▶ **Information supplied**
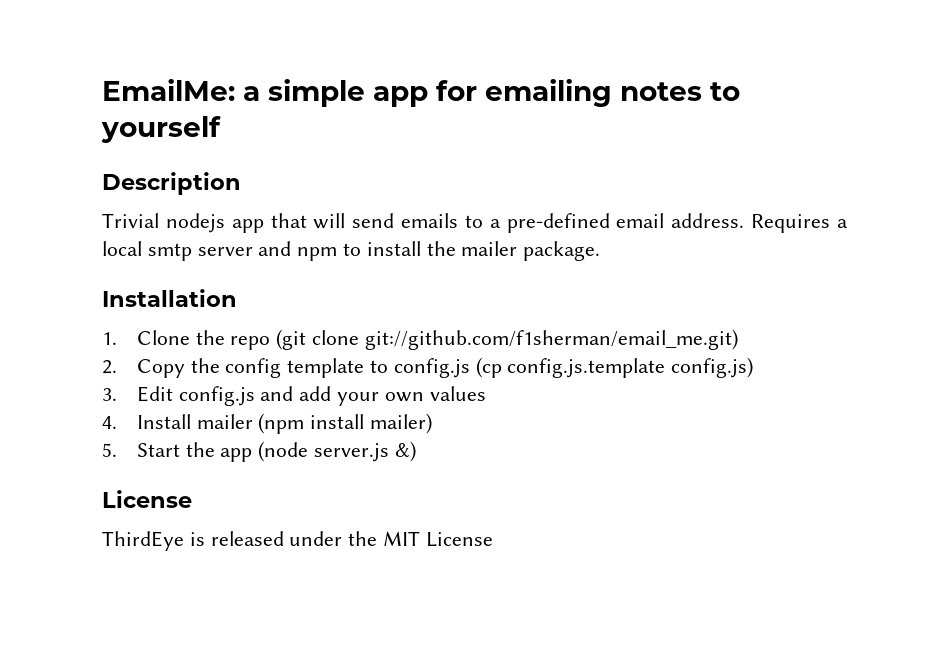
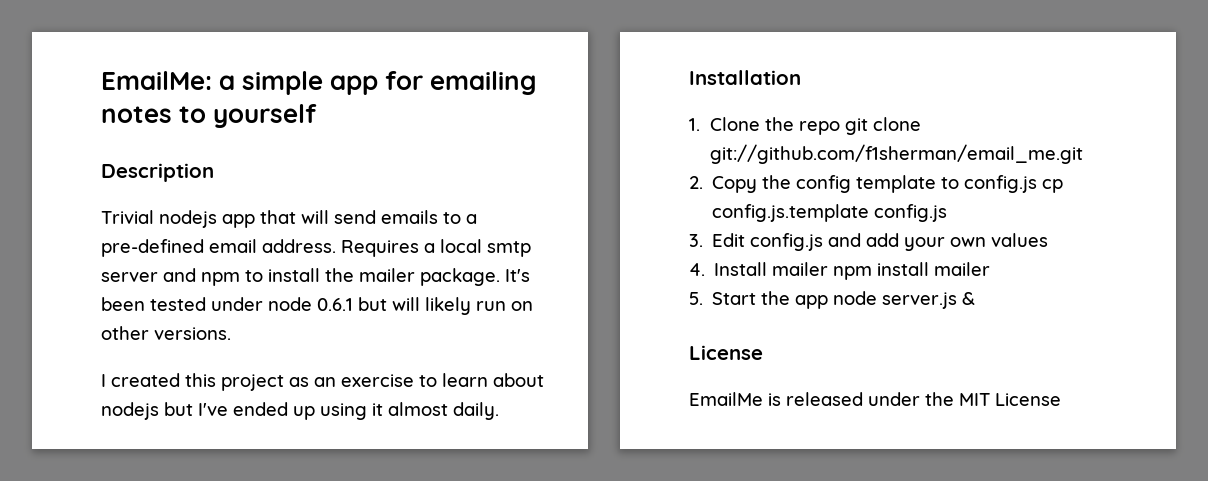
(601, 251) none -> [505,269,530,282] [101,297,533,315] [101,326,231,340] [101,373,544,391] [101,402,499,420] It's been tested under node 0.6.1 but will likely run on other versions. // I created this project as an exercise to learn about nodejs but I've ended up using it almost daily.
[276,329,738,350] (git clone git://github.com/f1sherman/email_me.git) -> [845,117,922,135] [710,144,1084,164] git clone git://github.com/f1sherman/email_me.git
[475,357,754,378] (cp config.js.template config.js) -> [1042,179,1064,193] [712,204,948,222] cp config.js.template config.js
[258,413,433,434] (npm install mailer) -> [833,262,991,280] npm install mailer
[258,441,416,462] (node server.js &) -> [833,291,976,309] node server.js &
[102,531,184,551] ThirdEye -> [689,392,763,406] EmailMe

▶ **Directions for this task**
Would you copy every line from the listing above that has the string "node" in it?

▶ **Task solution**
(601, 251) none -> [505,269,530,282] [101,297,533,315] [101,326,231,340] [101,373,544,391] [101,402,499,420] It's been tested under node 0.6.1 but will likely run on other versions. // I created this project as an exercise to learn about nodejs but I've ended up using it almost daily.
[258,441,416,462] (node server.js &) -> [833,291,976,309] node server.js &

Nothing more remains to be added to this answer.